The housing market in Pierce County has marched forward with a huge 11 percent value increase from last year. Unfortunately, it’s left behind too many members of a demographic we like to believe is exceptionally valued: U.S. military veterans.

As reported this month by News Tribune staff writer Kate Martin, veterans currently have a difficult time using their government- backed financing to purchase a home, a benefit they earned serving our country while stationed at JBLM or elsewhere.

When home sellers and agents see the words “VA loan,” they instantly think hassle, leaving vets at a clear disadvantage in this frenzied housing market.

There’s nothing wrong with a VA loan — money is money — but government-sponsored financing has earned the reputation for being sluggish and cumbersome. And a housing market this hot won’t wait.

Most sellers in Pierce County can expect multiple offers quickly and electronically within a few days. Houses here have had offers in less than 90 minutes sight unseen; naturally, waiting 90 days for a VA appraisal and financing works against a lot of hopeful vets.

According to Realtor Mike Handy of Windermere Professional Partners of Tacoma, VA loans typically require two to three more underwriting steps than a conventional loan, and VA appraisers are known to have stricter standards.

With a conventional loan, especially one that includes a 15 to 20 percent down payment, there’s wiggle room for negotiation. Parties don’t have to haggle over drainspouts or chipped paint before financing gets approved.

It’s no wonder the government-sponsored financing has fallen into disfavor with both sellers and agents.

We’re not advocating that underwriting standards fall, but the VA should self-correct and help potential buyers by speeding up the appraisal process. The VA could also work closer with agents and brokers to get out the message that its loans can close in a timely manner.

Even when veterans try to sweeten the deal by offering more than the asking price, they still get turned down because of the old reputation a VA loan carries.
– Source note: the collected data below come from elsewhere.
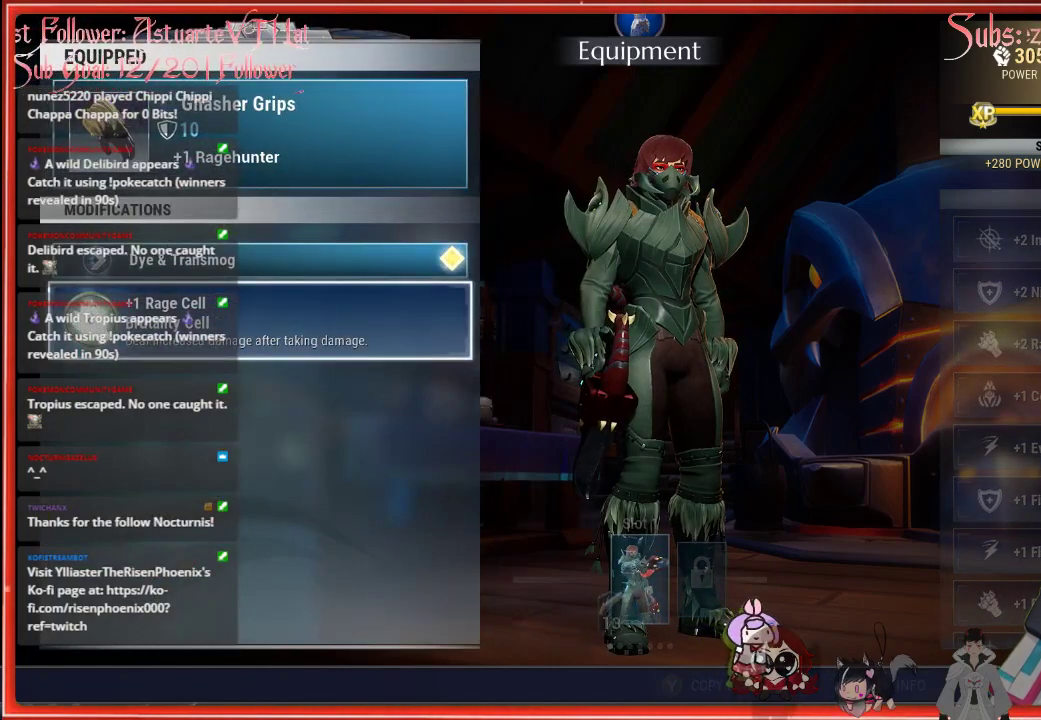
{"buttons": [], "left_stick": "center", "right_stick": "center", "events": []}
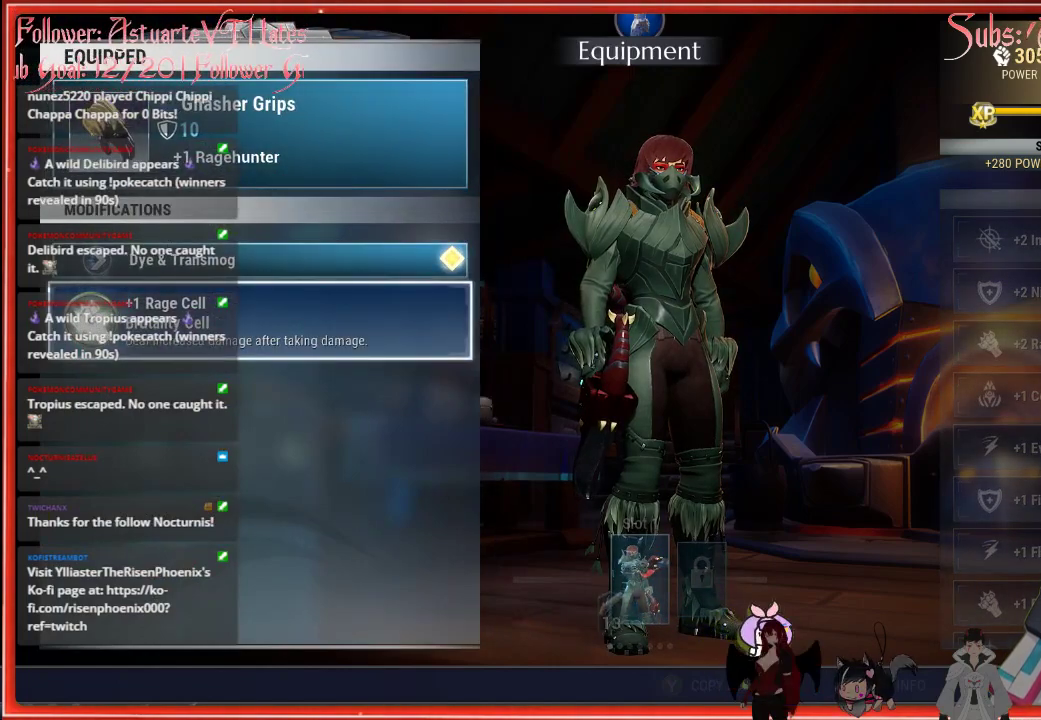
{"buttons": [], "left_stick": "center", "right_stick": "center", "events": []}
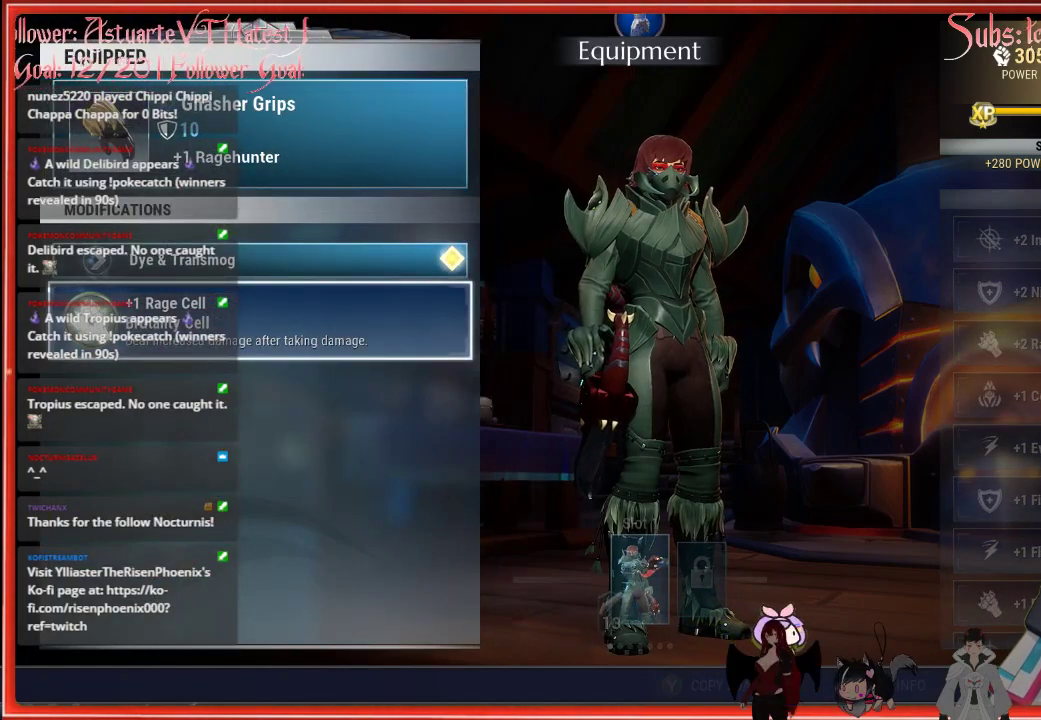
{"buttons": [], "left_stick": "center", "right_stick": "center", "events": []}
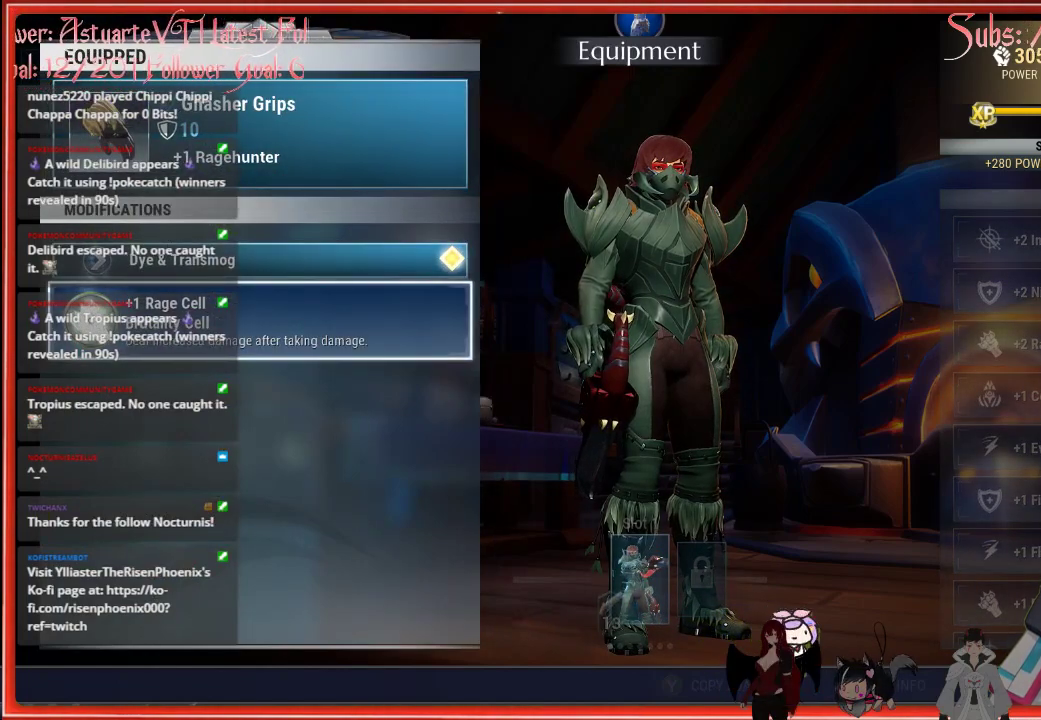
{"buttons": [], "left_stick": "center", "right_stick": "center", "events": []}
“We live in a community that’s full of military presence. Somehow we have to do a better job,” Windermere Realtor Jim Swanson told Martin, speaking truth to powerful housing market forces.

To reduce the backlog of unprocessed loans, the VA has taken steps such as increasing what it pays appraisers. Efforts like this must continue, what with Washington’s large population of service members — the 6th highest concentration in the U.S.

Of course, would-be buyers can try to take matters into their own hands. They can write letters asking a seller to consider their years in the armed forces; they can promise to protect their home as they protected their country, and that their military discipline and vigilance will benefit the neighborhood.

Appealing to a seller’s sense of patriotism can’t hurt, though after such sacrifice, a veteran shouldn’t have to plead for consideration.

The beauty and familiarity of Pierce County have lured thousands of active-duty men and women to settle down or retire here. They hope to build a nest egg after a nomadic career of living on base or renting. As financial experts preach, a delay in homeownership is a delay in wealth building.

Congress established the VA loan in 1944 to give vets returning from World War ll a piece of the American dream. It’s disappointing that in Pierce County, where one in five buyers use VA financing, the dream of homeownership for some is getting farther out of reach.